▶ **Your task**
Reproduce the entries below in full, word for word.

▶ **Material to process**
------------------------------------------------
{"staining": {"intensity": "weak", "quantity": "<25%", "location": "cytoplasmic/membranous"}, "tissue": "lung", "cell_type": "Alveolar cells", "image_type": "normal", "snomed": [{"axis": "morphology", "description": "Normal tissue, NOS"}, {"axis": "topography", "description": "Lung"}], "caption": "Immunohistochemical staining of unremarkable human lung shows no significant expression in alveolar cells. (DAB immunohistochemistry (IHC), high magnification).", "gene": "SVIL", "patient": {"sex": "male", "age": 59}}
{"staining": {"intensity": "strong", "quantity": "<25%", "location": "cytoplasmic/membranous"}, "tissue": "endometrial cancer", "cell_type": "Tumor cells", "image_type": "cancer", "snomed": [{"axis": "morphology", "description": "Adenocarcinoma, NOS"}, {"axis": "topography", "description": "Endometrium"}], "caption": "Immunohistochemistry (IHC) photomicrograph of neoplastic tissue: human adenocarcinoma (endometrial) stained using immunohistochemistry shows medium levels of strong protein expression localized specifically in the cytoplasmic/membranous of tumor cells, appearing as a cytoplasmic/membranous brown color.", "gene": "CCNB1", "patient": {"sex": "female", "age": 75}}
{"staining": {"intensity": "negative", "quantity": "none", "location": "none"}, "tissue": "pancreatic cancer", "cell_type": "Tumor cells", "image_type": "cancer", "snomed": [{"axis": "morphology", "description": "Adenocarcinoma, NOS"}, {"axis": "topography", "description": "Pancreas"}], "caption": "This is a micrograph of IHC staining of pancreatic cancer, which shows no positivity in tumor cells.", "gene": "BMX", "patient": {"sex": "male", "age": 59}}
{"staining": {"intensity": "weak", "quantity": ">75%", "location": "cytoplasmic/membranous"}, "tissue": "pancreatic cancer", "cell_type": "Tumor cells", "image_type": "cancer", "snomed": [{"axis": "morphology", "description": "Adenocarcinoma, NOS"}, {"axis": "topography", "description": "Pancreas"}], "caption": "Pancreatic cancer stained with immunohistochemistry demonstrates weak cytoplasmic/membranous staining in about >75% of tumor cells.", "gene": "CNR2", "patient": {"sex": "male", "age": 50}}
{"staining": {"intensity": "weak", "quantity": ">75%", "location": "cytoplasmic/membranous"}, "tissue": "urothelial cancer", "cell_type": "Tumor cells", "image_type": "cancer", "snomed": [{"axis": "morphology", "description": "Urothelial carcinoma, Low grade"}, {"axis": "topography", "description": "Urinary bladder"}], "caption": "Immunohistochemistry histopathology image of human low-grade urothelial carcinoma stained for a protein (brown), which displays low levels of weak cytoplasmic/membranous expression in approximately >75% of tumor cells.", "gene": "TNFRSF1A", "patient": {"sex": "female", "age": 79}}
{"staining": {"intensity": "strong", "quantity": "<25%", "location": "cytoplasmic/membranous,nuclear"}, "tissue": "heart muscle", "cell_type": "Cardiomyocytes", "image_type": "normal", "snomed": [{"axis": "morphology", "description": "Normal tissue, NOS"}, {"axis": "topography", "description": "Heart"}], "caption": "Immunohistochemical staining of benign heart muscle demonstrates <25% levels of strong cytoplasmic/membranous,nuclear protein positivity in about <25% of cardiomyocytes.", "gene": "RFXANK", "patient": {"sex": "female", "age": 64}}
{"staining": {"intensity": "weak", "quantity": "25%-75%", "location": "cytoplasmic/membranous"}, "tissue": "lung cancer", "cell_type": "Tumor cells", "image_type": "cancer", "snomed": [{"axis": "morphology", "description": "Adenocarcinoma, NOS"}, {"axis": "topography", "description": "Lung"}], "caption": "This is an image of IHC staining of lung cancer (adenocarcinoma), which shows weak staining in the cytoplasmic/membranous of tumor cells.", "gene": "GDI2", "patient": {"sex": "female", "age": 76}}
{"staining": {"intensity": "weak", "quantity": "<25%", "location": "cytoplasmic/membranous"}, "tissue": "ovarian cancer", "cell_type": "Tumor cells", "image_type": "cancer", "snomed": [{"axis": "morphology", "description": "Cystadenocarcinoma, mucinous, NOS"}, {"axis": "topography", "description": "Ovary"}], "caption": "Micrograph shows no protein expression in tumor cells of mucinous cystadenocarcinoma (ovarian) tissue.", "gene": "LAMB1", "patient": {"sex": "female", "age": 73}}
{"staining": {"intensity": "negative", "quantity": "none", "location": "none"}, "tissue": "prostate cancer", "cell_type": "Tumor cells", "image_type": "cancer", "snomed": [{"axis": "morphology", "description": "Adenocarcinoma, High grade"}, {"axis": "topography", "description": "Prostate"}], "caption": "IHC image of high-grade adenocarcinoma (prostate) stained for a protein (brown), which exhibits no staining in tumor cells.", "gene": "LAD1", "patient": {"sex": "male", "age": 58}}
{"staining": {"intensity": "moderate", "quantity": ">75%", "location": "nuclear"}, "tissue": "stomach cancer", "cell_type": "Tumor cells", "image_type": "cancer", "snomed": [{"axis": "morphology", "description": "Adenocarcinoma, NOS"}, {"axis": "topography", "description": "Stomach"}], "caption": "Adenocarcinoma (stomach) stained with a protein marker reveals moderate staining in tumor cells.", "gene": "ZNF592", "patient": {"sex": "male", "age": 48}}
------------------------------------------------
▶ **The answer**
{"staining": {"intensity": "weak", "quantity": "<25%", "location": "cytoplasmic/membranous"}, "tissue": "lung", "cell_type": "Alveolar cells", "image_type": "normal", "snomed": [{"axis": "morphology", "description": "Normal tissue, NOS"}, {"axis": "topography", "description": "Lung"}], "caption": "Immunohistochemical staining of unremarkable human lung shows no significant expression in alveolar cells. (DAB immunohistochemistry (IHC), high magnification).", "gene": "SVIL", "patient": {"sex": "male", "age": 59}}
{"staining": {"intensity": "strong", "quantity": "<25%", "location": "cytoplasmic/membranous"}, "tissue": "endometrial cancer", "cell_type": "Tumor cells", "image_type": "cancer", "snomed": [{"axis": "morphology", "description": "Adenocarcinoma, NOS"}, {"axis": "topography", "description": "Endometrium"}], "caption": "Immunohistochemistry (IHC) photomicrograph of neoplastic tissue: human adenocarcinoma (endometrial) stained using immunohistochemistry shows medium levels of strong protein expression localized specifically in the cytoplasmic/membranous of tumor cells, appearing as a cytoplasmic/membranous brown color.", "gene": "CCNB1", "patient": {"sex": "female", "age": 75}}
{"staining": {"intensity": "negative", "quantity": "none", "location": "none"}, "tissue": "pancreatic cancer", "cell_type": "Tumor cells", "image_type": "cancer", "snomed": [{"axis": "morphology", "description": "Adenocarcinoma, NOS"}, {"axis": "topography", "description": "Pancreas"}], "caption": "This is a micrograph of IHC staining of pancreatic cancer, which shows no positivity in tumor cells.", "gene": "BMX", "patient": {"sex": "male", "age": 59}}
{"staining": {"intensity": "weak", "quantity": ">75%", "location": "cytoplasmic/membranous"}, "tissue": "pancreatic cancer", "cell_type": "Tumor cells", "image_type": "cancer", "snomed": [{"axis": "morphology", "description": "Adenocarcinoma, NOS"}, {"axis": "topography", "description": "Pancreas"}], "caption": "Pancreatic cancer stained with immunohistochemistry demonstrates weak cytoplasmic/membranous staining in about >75% of tumor cells.", "gene": "CNR2", "patient": {"sex": "male", "age": 50}}
{"staining": {"intensity": "weak", "quantity": ">75%", "location": "cytoplasmic/membranous"}, "tissue": "urothelial cancer", "cell_type": "Tumor cells", "image_type": "cancer", "snomed": [{"axis": "morphology", "description": "Urothelial carcinoma, Low grade"}, {"axis": "topography", "description": "Urinary bladder"}], "caption": "Immunohistochemistry histopathology image of human low-grade urothelial carcinoma stained for a protein (brown), which displays low levels of weak cytoplasmic/membranous expression in approximately >75% of tumor cells.", "gene": "TNFRSF1A", "patient": {"sex": "female", "age": 79}}
{"staining": {"intensity": "strong", "quantity": "<25%", "location": "cytoplasmic/membranous,nuclear"}, "tissue": "heart muscle", "cell_type": "Cardiomyocytes", "image_type": "normal", "snomed": [{"axis": "morphology", "description": "Normal tissue, NOS"}, {"axis": "topography", "description": "Heart"}], "caption": "Immunohistochemical staining of benign heart muscle demonstrates <25% levels of strong cytoplasmic/membranous,nuclear protein positivity in about <25% of cardiomyocytes.", "gene": "RFXANK", "patient": {"sex": "female", "age": 64}}
{"staining": {"intensity": "weak", "quantity": "25%-75%", "location": "cytoplasmic/membranous"}, "tissue": "lung cancer", "cell_type": "Tumor cells", "image_type": "cancer", "snomed": [{"axis": "morphology", "description": "Adenocarcinoma, NOS"}, {"axis": "topography", "description": "Lung"}], "caption": "This is an image of IHC staining of lung cancer (adenocarcinoma), which shows weak staining in the cytoplasmic/membranous of tumor cells.", "gene": "GDI2", "patient": {"sex": "female", "age": 76}}
{"staining": {"intensity": "weak", "quantity": "<25%", "location": "cytoplasmic/membranous"}, "tissue": "ovarian cancer", "cell_type": "Tumor cells", "image_type": "cancer", "snomed": [{"axis": "morphology", "description": "Cystadenocarcinoma, mucinous, NOS"}, {"axis": "topography", "description": "Ovary"}], "caption": "Micrograph shows no protein expression in tumor cells of mucinous cystadenocarcinoma (ovarian) tissue.", "gene": "LAMB1", "patient": {"sex": "female", "age": 73}}
{"staining": {"intensity": "negative", "quantity": "none", "location": "none"}, "tissue": "prostate cancer", "cell_type": "Tumor cells", "image_type": "cancer", "snomed": [{"axis": "morphology", "description": "Adenocarcinoma, High grade"}, {"axis": "topography", "description": "Prostate"}], "caption": "IHC image of high-grade adenocarcinoma (prostate) stained for a protein (brown), which exhibits no staining in tumor cells.", "gene": "LAD1", "patient": {"sex": "male", "age": 58}}
{"staining": {"intensity": "moderate", "quantity": ">75%", "location": "nuclear"}, "tissue": "stomach cancer", "cell_type": "Tumor cells", "image_type": "cancer", "snomed": [{"axis": "morphology", "description": "Adenocarcinoma, NOS"}, {"axis": "topography", "description": "Stomach"}], "caption": "Adenocarcinoma (stomach) stained with a protein marker reveals moderate staining in tumor cells.", "gene": "ZNF592", "patient": {"sex": "male", "age": 48}}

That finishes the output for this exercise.